Rewrite every line of the records below as a numbered list, skipping blank lines and leaving the pictures out.

Start of INFORMATION GIVEN

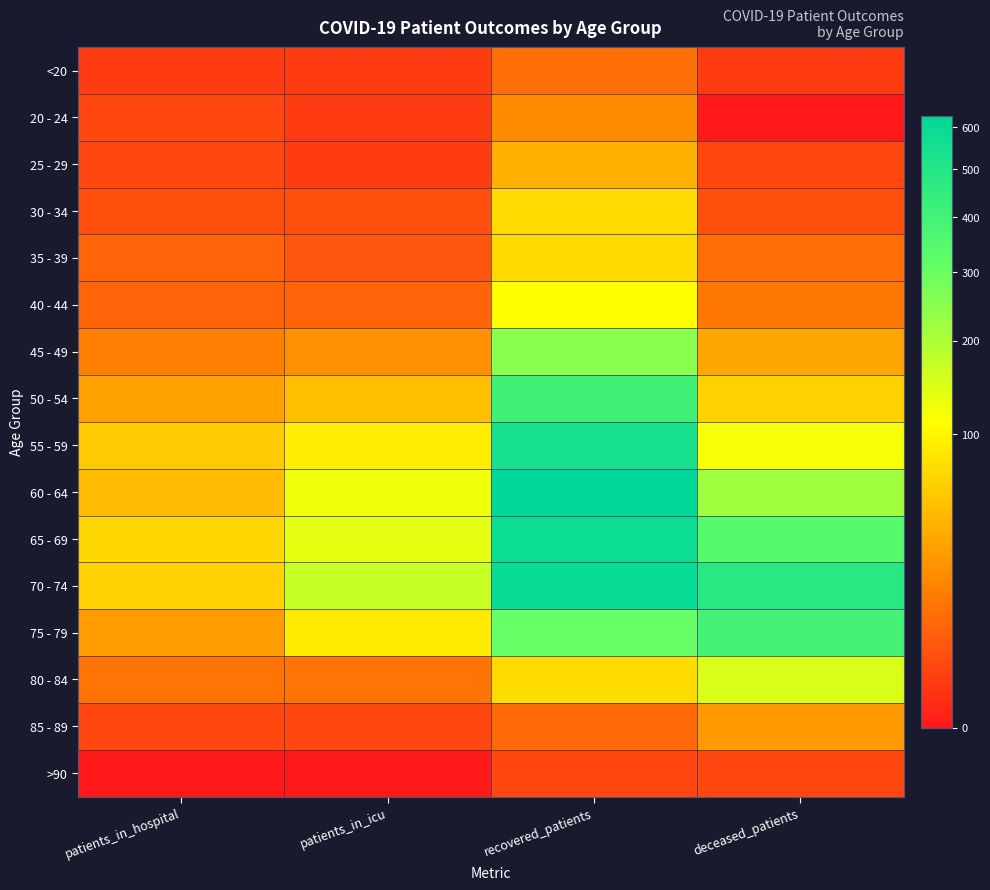

Rank the series by their maximum value, from highest to lowest.

60 - 64, 70 - 74, 65 - 69, 55 - 59, 50 - 54, 75 - 79, 45 - 49, 80 - 84, 40 - 44, 30 - 34, 35 - 39, 25 - 29, 85 - 89, 20 - 24, <20, >90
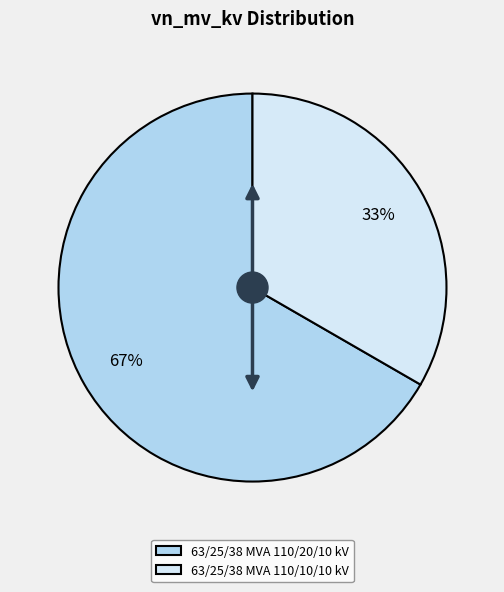

Which slice is the smallest?

63/25/38 MVA 110/10/10 kV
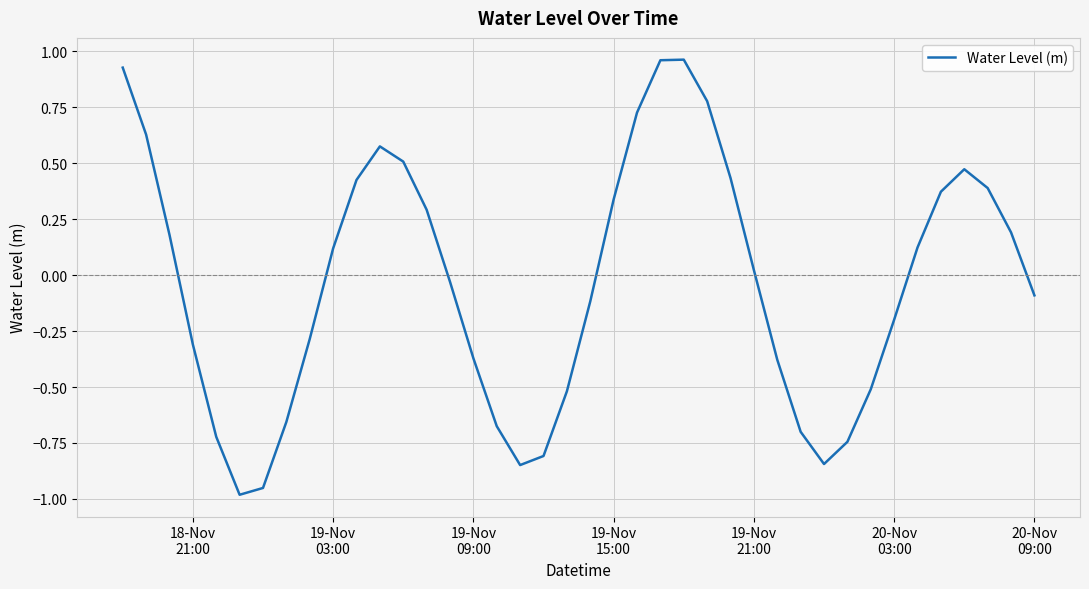

What is the difference between the maximum and minimum values?

1.9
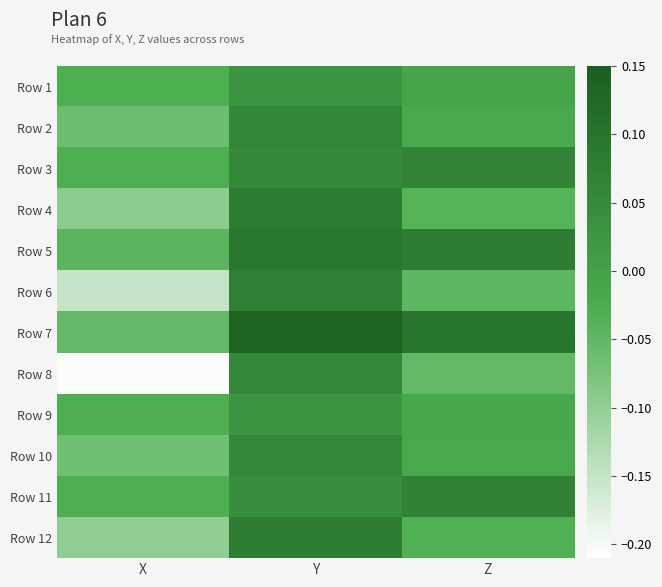

How many series are shown in this chart?

12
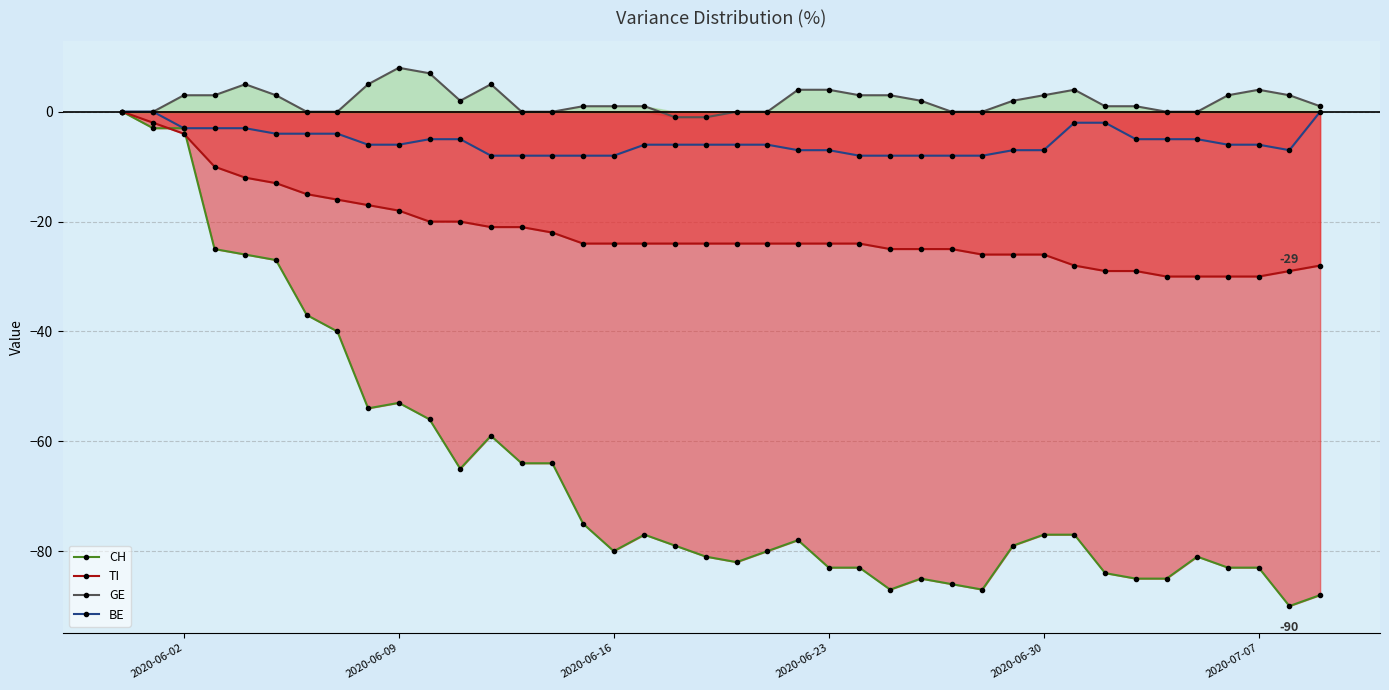

True or false: GE has more than 2 interior local peaks.

True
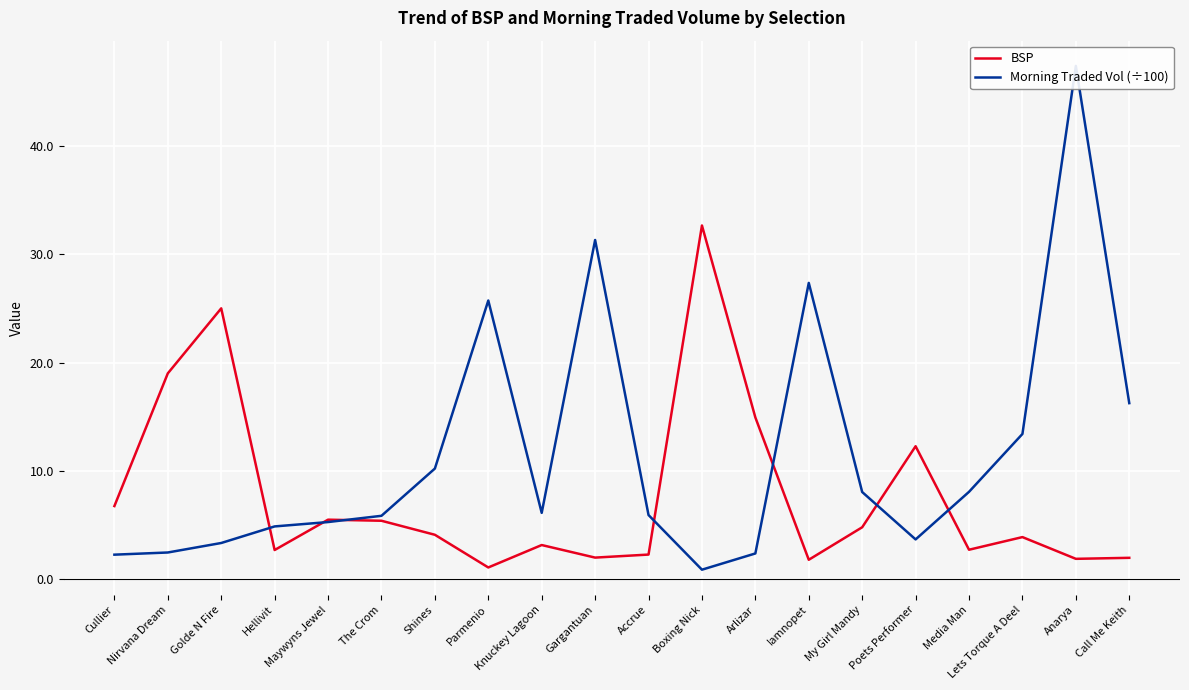

What is the label of the 3rd point from the right?

Lets Torque A Deel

End of INFORMATION GIVEN

ANSWER TO THIS EXERCISE:
1. Rank the series by their maximum value, from highest to lowest.
2. 60 - 64, 70 - 74, 65 - 69, 55 - 59, 50 - 54, 75 - 79, 45 - 49, 80 - 84, 40 - 44, 30 - 34, 35 - 39, 25 - 29, 85 - 89, 20 - 24, <20, >90
3. Which slice is the smallest?
4. 63/25/38 MVA 110/10/10 kV
5. What is the difference between the maximum and minimum values?
6. 1.9
7. How many series are shown in this chart?
8. 12
9. True or false: GE has more than 2 interior local peaks.
10. True
11. What is the label of the 3rd point from the right?
12. Lets Torque A Deel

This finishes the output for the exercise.